Sister Corita (1918-1986) was an artist and an educator who worked in Los Angeles and Boston. Her artwork, with its messages of love and peace, was particularly popular during the social upheavals of the 1960s and 1970s. As a pop artist, Corita primarily focused on text and vibrant color, manipulated type and images appropriated from the newly burgeoning consumer culture of her era. Corita created several hundred serigraph designs for posters, book covers, and murals. She designed the 1985 United States Postal Service annual “love” stamp.
The retrospective exhibition Sister Corita: Let The Sun Shine In at Circle Culture Gallery in Berlin (Germany) documents Corita’s practice during over 30 years which she spent in Los Angeles, where she produced a variety of serigraph or screen-printed images.

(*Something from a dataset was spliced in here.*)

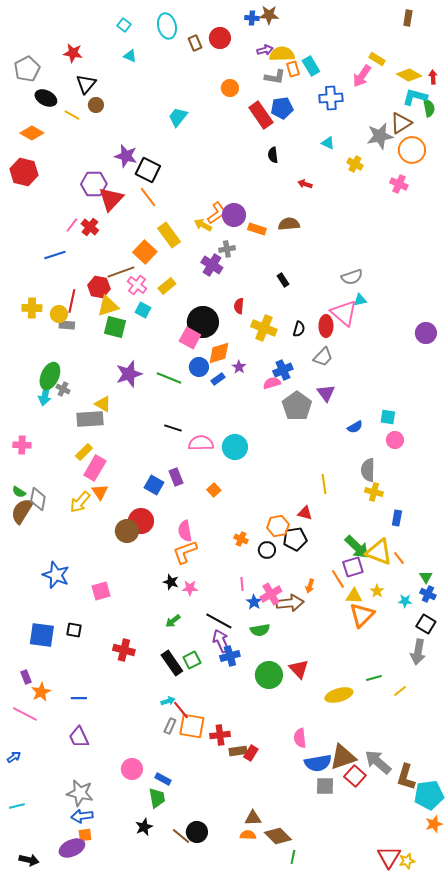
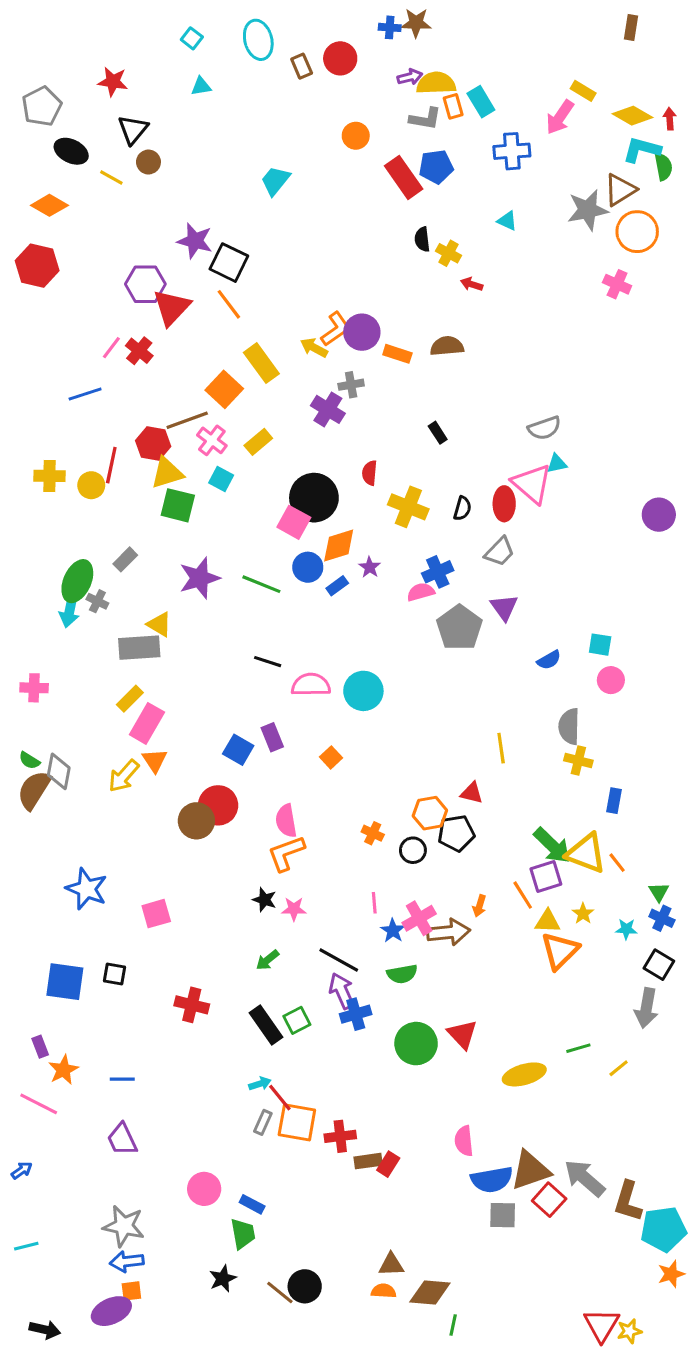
cyan triangle: (130, 56) -> (201, 86), turned -32
yellow cross: (355, 164) -> (448, 253), moved
gray rectangle: (67, 325) -> (125, 559), moved, turned -49
brown diamond: (278, 836) -> (430, 1293), turned -40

In this video we attend the opening reception of the exhibition, and the curators Sasha Carrera (Director of the Corita Art Center) and Aaron Rose (film director) provide us with an introduction to the exhibition. The show runs until May 10, 2014.

Corita was born Frances Kent in 1918 in Fort Dodge, Iowa. She grew up in Los Angeles and joined the Order of the Immaculate Heart of Mary in 1936, She graduated from Immaculate Heart College in 1941. In 1946 she returned to Immaculate Heart College to teach art. In 1951, she graduated from the University of Southern California where she received a master’s degree in art history from; In this year she also exhibited her first silkscreen print. Corita’s work is collected worldwide, notably by the The Whitney, Museum of Fine Arts, Boston, and The Metropolitan Museum of Art in New York.